Es wäre nicht die erste Insolvenz für die Gießerei. In Folge der Wirtschaftskrise 2009 geriet die damals noch inhabergeführte Kaiser GmbH in Probleme; 2014 war sie zahlungsunfähig. Die Amtek-Gruppe aus Indien übernahm den Betrieb, der seither ein A vor dem Namen trägt. Als die hoch verschuldete Amtek 2017 zerschlagen wurde, ging A-Kaiser an eine Treuhand, die im Oktober 2018 einen Käufer für die mit hohen Verbindlichkeiten belastete Firma fand: die Gramax Invest AG in der Schweiz. Dahinter stehen die beiden Deutschen Alexander Schwarz und Achim Pfeffer.


Bereits mehrere Unternehmen durch Investor geschädigt

Belegschaft und Gewerkschaft setzten Hoffnungen in den neuen Eigentümer, doch frühere Übernahmen von Gramax zeigen, dass der Investor nicht unbedingt ein Sanierer ist. Mehrere Firmen, die Gramax gekauft hat, existierten ein, zwei Jahre später nicht mehr. Seit 2018 ermittelt die Staatsanwaltschaft Kaiserslautern im Insolvenzfall des pfälzischen Möbelherstellers CS Schmal, bei dem Pfeffer persönlich die Geschäftsführung übernommen hatte. Der Insolvenzverwalter geht davon aus, dass CS Schmal durch den Investor bewusst geschädigt wurde. Der Autoteilezulieferer Küpper aus der Nähe von Wuppertal, der auch einst Amtek gehörte, und im Mai 2019 von Gramax übernommen wurde, war im April 2020 pleite. Dort eskalierten Preisverhandlungen, bis die Kunden absprangen – wie nun bei A-Kaiser.

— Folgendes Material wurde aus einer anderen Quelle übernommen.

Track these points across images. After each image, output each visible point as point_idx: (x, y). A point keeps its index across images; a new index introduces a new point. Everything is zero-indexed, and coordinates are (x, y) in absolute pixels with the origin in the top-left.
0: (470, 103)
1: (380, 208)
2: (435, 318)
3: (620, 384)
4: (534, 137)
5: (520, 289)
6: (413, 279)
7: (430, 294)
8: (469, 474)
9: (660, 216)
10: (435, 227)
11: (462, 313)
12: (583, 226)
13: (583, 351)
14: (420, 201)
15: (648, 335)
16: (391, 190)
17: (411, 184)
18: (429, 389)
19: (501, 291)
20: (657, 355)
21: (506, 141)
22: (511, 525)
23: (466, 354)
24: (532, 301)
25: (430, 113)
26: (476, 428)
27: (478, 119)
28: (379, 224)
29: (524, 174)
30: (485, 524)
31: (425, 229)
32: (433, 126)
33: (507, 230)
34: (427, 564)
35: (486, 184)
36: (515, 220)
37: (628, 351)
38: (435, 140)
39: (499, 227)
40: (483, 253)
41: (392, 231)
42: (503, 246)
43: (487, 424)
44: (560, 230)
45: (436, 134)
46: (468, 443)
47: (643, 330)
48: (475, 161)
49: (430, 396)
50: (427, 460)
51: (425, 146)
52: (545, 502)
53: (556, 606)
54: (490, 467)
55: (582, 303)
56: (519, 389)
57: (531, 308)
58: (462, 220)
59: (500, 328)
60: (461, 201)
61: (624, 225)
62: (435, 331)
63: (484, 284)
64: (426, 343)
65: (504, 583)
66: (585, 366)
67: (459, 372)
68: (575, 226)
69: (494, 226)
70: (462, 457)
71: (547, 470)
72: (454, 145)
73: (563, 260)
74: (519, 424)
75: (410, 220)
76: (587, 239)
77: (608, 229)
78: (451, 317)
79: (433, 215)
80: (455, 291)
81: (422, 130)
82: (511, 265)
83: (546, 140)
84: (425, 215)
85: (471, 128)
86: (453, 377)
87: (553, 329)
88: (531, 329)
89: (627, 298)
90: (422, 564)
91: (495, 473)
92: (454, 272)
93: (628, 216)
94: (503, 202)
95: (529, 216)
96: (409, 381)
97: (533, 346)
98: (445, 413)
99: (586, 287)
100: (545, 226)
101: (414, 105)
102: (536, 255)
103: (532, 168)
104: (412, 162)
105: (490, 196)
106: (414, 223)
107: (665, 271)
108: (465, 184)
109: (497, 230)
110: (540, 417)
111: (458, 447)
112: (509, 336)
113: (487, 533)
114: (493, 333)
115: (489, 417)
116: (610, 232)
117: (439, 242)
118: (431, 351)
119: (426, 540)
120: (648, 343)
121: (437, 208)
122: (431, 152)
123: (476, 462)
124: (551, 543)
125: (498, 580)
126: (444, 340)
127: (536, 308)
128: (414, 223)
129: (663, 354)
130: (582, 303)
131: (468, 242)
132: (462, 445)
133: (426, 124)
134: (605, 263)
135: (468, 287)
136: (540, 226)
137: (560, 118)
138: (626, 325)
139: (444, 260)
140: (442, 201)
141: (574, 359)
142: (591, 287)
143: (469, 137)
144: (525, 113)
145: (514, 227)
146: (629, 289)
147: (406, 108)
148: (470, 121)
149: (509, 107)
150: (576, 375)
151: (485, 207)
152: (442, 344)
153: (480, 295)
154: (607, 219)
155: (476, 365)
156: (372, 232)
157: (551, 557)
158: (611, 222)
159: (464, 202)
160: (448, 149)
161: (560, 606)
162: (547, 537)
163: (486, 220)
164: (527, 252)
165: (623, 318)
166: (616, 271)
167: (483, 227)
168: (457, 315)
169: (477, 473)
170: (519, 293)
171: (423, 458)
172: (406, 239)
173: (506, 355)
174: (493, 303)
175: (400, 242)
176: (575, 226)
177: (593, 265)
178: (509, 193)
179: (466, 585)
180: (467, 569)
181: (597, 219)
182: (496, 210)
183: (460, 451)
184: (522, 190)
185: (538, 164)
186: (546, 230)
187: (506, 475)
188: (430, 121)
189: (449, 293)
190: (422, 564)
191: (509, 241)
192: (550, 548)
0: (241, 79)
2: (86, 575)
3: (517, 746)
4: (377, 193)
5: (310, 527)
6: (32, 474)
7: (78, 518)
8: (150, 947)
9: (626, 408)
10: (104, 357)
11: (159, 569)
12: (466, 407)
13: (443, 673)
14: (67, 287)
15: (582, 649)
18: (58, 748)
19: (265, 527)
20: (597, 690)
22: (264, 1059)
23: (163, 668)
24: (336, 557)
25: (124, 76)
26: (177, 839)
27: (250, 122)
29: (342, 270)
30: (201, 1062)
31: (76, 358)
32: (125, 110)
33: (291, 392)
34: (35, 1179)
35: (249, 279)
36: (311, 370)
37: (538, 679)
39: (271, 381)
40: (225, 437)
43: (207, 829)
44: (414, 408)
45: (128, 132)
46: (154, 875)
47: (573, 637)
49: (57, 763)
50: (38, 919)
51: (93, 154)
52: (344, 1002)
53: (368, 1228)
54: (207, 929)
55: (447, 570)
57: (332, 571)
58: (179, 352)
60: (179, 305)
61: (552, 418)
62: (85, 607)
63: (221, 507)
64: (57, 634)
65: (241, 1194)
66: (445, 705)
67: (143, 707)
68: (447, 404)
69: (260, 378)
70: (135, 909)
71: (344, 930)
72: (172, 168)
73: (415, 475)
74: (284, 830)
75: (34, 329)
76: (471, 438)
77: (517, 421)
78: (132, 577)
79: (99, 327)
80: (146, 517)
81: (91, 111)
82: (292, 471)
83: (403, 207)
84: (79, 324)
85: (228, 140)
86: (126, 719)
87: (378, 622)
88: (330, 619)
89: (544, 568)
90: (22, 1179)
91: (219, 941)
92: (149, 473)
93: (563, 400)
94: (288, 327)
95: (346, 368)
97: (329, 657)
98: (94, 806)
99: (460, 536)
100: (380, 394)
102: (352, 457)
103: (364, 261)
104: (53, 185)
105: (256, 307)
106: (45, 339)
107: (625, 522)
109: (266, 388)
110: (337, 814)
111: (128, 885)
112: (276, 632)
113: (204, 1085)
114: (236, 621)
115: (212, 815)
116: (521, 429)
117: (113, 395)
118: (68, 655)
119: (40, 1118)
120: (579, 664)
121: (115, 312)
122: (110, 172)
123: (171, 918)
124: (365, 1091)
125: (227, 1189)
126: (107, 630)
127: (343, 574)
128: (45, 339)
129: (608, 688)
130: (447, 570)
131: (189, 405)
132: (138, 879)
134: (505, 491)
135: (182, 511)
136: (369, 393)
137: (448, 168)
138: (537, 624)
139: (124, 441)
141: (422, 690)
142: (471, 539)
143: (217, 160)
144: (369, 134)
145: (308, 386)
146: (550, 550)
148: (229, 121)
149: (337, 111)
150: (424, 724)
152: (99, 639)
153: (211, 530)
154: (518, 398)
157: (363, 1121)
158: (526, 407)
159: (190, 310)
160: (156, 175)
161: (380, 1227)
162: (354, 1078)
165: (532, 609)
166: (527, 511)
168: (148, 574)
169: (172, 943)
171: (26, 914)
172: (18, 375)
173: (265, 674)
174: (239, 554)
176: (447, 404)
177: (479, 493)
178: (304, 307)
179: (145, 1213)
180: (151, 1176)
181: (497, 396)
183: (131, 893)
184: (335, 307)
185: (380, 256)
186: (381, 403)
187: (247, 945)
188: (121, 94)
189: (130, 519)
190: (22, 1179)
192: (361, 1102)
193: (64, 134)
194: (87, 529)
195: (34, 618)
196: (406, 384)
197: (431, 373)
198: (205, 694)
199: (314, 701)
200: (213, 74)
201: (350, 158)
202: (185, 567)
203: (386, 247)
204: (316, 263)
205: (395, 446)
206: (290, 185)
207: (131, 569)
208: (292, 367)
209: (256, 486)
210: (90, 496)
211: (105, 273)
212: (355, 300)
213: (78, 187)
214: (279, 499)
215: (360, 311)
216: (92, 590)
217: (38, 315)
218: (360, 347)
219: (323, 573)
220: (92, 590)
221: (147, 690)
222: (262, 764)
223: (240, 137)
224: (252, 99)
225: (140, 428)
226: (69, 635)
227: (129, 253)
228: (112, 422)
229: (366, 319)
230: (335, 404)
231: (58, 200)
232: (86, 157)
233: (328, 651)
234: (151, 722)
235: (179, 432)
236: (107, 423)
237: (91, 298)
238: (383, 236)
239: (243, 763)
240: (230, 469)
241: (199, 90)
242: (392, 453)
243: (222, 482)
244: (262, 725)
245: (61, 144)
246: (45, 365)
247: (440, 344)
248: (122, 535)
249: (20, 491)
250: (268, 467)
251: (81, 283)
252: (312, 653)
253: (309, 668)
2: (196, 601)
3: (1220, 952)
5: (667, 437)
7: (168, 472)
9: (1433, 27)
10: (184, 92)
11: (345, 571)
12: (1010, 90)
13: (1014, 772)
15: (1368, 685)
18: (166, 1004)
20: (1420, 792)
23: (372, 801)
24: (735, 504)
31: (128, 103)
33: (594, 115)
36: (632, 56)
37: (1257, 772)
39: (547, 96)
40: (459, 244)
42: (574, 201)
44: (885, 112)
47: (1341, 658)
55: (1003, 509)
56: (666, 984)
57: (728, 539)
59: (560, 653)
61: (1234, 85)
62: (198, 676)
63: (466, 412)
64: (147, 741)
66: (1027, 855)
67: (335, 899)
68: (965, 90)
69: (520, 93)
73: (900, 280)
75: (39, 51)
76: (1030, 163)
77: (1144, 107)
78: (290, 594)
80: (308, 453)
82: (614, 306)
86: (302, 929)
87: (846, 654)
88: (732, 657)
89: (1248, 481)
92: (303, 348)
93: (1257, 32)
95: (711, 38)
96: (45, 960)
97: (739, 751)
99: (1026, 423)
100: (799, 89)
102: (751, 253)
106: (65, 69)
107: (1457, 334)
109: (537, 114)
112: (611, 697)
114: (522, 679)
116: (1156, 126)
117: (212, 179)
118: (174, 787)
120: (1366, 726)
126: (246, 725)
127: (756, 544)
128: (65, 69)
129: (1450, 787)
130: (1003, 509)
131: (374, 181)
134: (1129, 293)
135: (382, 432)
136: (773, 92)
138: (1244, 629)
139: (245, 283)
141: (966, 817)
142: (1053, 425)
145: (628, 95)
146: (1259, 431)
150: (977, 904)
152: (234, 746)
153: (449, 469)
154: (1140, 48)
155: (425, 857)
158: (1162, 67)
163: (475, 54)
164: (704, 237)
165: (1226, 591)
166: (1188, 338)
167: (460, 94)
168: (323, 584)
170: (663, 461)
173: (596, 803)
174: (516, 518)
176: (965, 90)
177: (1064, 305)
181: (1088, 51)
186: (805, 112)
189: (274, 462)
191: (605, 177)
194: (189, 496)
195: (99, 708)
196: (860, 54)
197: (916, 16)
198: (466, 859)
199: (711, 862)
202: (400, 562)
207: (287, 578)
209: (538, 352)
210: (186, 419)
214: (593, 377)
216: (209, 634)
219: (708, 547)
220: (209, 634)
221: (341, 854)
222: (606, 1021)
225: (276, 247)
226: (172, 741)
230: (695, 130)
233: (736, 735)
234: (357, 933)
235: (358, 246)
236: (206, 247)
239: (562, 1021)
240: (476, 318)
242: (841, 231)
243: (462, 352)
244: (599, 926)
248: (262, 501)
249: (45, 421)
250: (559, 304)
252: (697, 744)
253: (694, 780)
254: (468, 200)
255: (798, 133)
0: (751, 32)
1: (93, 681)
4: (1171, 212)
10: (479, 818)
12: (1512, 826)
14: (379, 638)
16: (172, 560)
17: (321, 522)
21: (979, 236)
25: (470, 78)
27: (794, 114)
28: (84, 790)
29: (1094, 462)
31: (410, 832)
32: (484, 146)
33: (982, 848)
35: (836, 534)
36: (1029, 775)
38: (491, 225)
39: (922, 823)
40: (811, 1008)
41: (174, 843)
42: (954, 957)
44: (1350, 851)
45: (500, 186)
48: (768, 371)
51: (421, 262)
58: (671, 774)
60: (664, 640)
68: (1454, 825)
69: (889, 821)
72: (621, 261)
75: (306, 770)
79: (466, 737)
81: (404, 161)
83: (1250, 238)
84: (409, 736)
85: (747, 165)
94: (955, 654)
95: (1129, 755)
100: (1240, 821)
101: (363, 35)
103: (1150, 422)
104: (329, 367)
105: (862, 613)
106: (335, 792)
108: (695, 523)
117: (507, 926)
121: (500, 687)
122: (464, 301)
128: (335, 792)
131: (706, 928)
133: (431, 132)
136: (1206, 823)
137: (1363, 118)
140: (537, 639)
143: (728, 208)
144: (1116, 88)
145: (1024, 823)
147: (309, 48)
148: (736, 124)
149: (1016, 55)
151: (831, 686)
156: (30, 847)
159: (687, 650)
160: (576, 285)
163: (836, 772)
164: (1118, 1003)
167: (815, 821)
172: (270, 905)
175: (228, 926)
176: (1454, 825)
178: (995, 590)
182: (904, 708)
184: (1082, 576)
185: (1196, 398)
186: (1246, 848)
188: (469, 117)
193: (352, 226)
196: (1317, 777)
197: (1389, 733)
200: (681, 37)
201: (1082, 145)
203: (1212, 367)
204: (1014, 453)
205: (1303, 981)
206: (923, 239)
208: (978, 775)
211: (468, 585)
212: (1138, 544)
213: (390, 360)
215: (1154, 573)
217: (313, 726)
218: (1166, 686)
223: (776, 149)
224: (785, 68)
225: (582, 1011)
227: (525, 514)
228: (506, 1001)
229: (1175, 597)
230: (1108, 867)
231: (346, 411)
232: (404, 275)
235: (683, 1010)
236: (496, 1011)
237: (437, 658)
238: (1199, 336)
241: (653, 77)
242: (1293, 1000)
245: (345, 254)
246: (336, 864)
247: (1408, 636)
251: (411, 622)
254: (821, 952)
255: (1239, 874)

Um die Firma und die Arbeitsplätze zu retten, steht für den Gewerkschafter fest: "Die Gesellschafter müssen weg." Dafür sieht er derzeit nur einen Weg: eine Insolvenz. Sie würde die Chance auf einen neuen Eigentümer eröffnen. Für die erhoffte Kehrtwende hat sich die IG Metall Passau Unterstützung geholt: Frank Günther von One Square Advisors in München. Das Unternehmen ist auf die Restrukturierung von kriselnden Firmen spezialisiert. Unter den Referenzen finden sich Tui, Halberg Guss und Eterna. Günther sagt auf PNP-Anfrage offen: "Wir sind interessiert, an einer Lösung für A-Kaiser mitzuwirken." Doch aktuell gibt es noch viele offene Fragen.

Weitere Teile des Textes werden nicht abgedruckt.